## Task details
Extract each line in the items below that contains the word "Roman", and reproduce every such line in full.

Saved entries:
========================================

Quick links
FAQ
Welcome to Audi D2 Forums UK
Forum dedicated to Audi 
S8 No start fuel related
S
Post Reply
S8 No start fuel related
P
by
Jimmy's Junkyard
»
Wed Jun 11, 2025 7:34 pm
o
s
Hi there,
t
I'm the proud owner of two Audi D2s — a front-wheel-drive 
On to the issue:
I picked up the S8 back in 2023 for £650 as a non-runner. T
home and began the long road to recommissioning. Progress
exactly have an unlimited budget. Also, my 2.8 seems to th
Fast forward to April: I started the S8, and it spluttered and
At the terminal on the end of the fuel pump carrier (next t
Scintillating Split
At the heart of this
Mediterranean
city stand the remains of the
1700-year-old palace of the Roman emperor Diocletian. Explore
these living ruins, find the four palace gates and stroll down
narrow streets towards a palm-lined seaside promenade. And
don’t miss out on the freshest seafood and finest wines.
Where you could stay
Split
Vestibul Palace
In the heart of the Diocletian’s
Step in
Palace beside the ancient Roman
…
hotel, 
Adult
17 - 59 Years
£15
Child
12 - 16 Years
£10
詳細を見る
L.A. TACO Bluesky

========================================

## Answer for the task
1700-year-old palace of the Roman emperor Diocletian. Explore
Palace beside the ancient Roman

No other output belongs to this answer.